CATO holds book forum on "Religious Liberties for Corporations?"

The Cato Institute held a book forum today in Washington DC for the new brief treatise from Palgrace-Pivot: “Religious Liberties for Corporations: Hobby Lobby, the Affordable Care Act, and the Constitution”.  I purchased a copy of the book and will review it soon on the books blog.
The book concerns, in large part, the case Burwell v. Hobby Looby, decided by the Surpeme Court June 30, 2014 (wiki article ) discussed here June 3, 2014.
The forum was conducted as a debate.

Ilya Shapiro referred heavily to the Religious Freedom Restoration Act of 1993 (wiki here).

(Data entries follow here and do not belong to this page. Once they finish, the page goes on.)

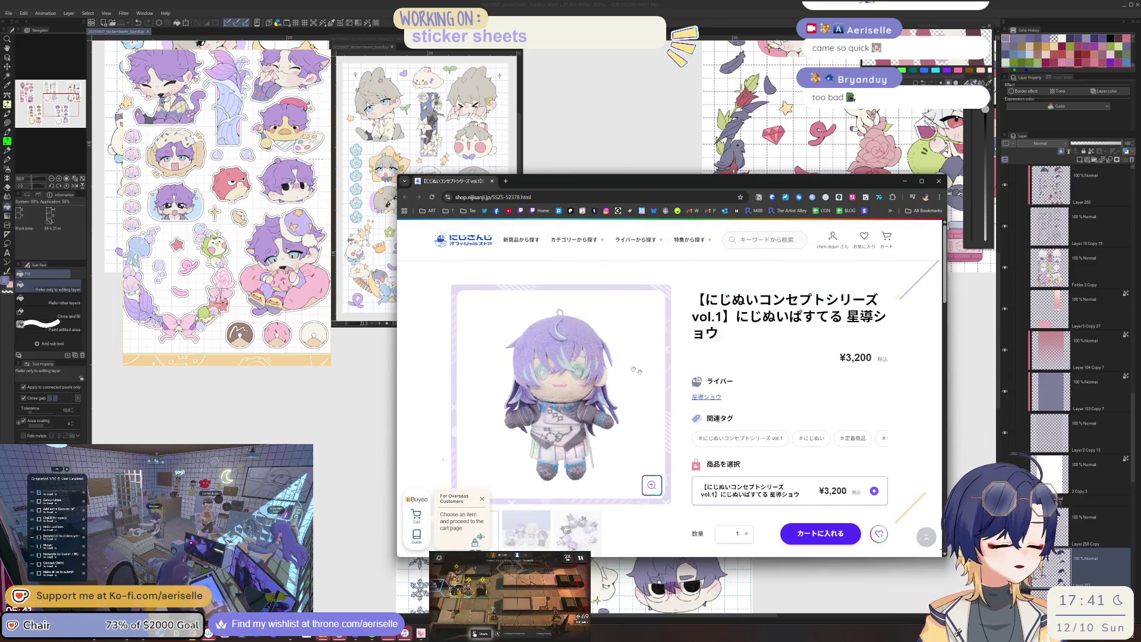
click(706, 399)
scroll(705, 399, down, 3)
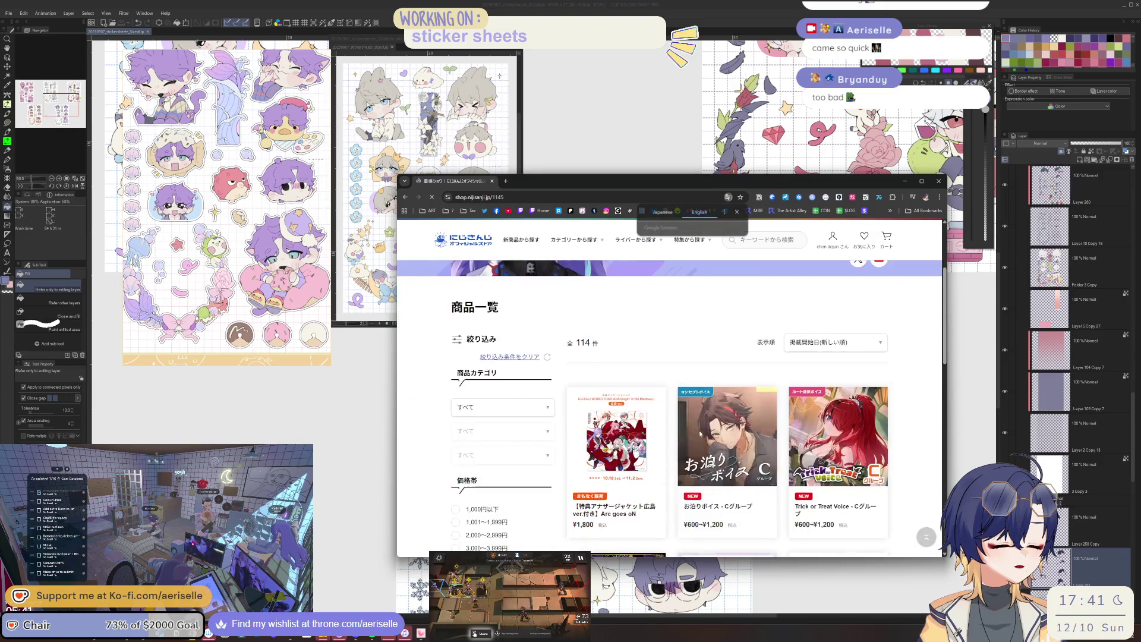
scroll(706, 401, down, 3)
scroll(728, 429, down, 3)
scroll(729, 429, down, 3)
scroll(729, 429, down, 3)
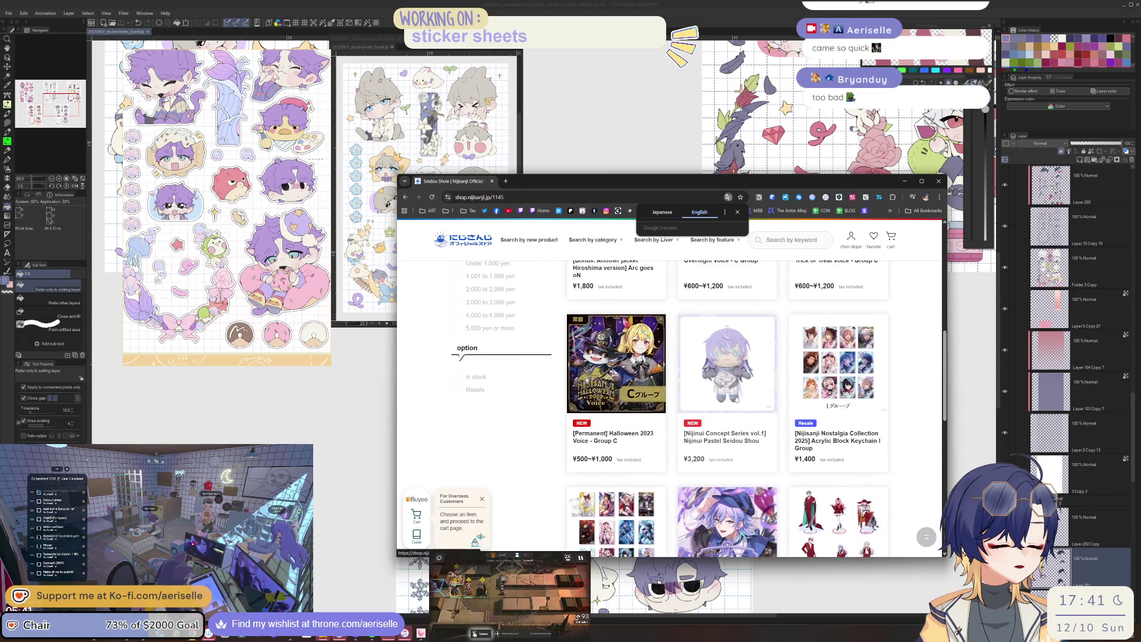
scroll(736, 399, down, 5)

Shapiro says that the individuals owning a corporation or working for it are individuals, and the government cannot intrude on their ability to express their religious beliefs but not being force to pay for something they  found religious objectionable.  That would be not simply paying for health insurance for contraception, but specifically forms of contraception that facilitate “abortion”. Shaprio also argues that Hobby Lobby had not interfered with employees using contraception, just for their having to pay for certain forms of it. 

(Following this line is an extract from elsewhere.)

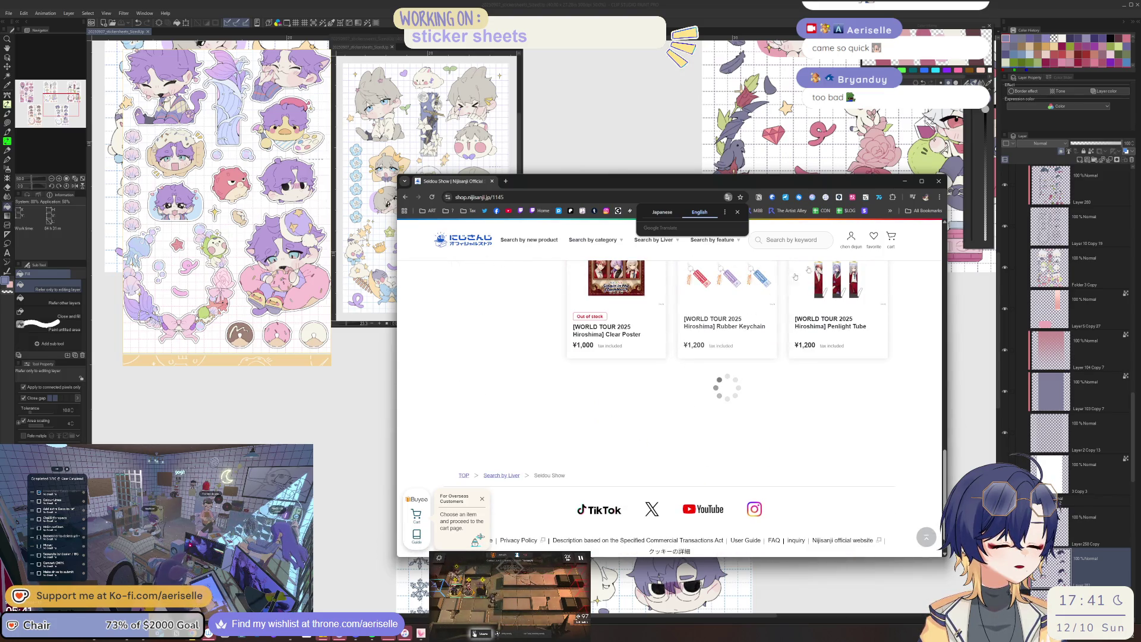
click(937, 181)
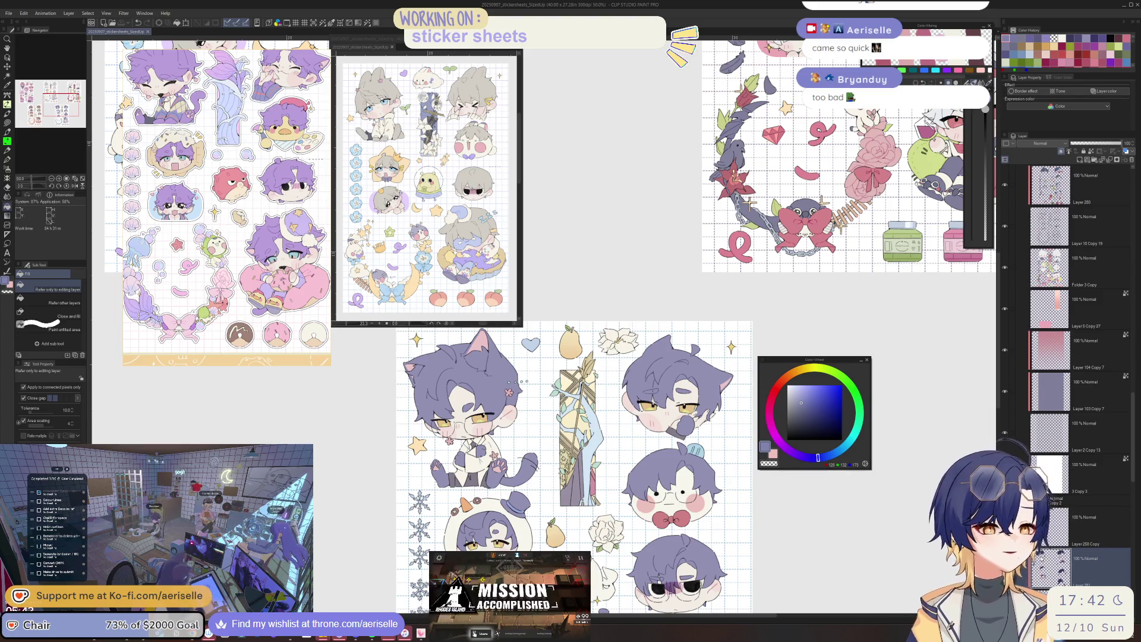
scroll(463, 509, up, 3)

On the other side, David H. Gans emphasized that corporations are not fully protected as people in other ways, for example, they don’t enjoy 5th Amendment immunity from self-incrimination.  The Bill of Rights, as such, doesn’t apply to corporations.

Professor Randy Barnett from Georgetown University Law School (link ) framed the issue in terms of the powers of Congress, and said that Congress had exceeded its enumerated powers in setting up the Affordable Care Act, of Obamacare.  Likewise, that implied that Congress would overstep when it tried to regulate employer denial of coverage of contraception. 
The forum made the point that, because Congress generally overreaches its explicit powers, individuals must rely on the courts to secure due process rights, and even equal protection. 

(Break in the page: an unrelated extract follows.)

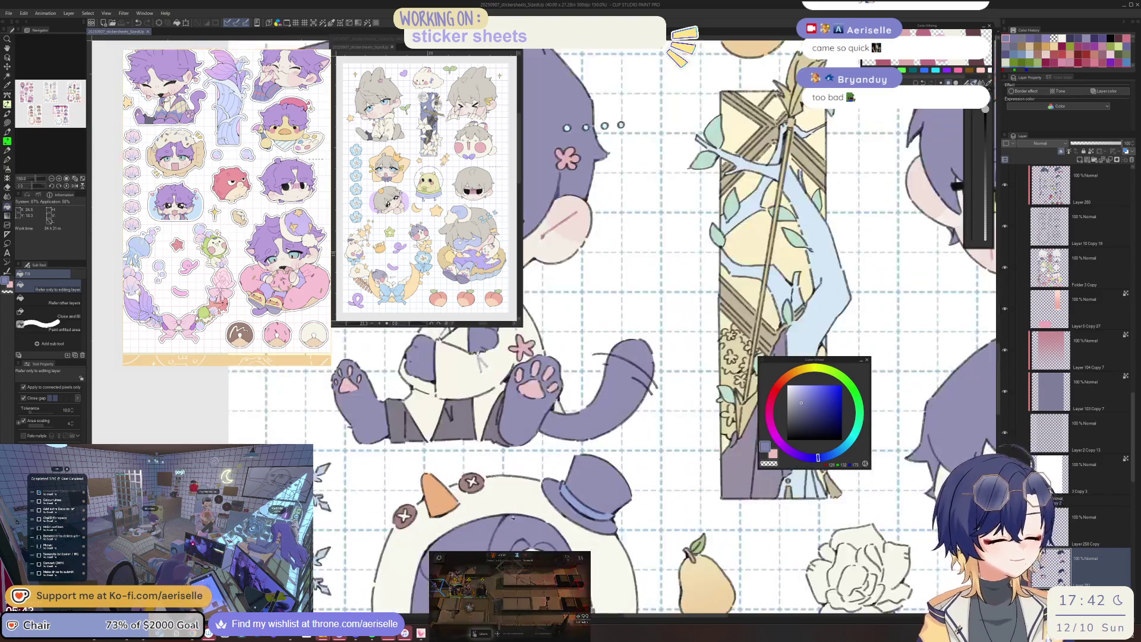
Centre the hooded top-hat chibi and sample a deep red from its bow tie.
drag(553, 615, 696, 443)
scroll(695, 443, down, 3)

As an aside, Shapiro stuck to libertarian lines and said that government shouldn’t regulate marriage at all. 
There was also mention of the practice of religion as an “original right” or “sovereign right” for an individual.  However, Barnett noted that the original colonies, as states, had set up state religions, and that the Constitution had regulated only what a federal government ca do.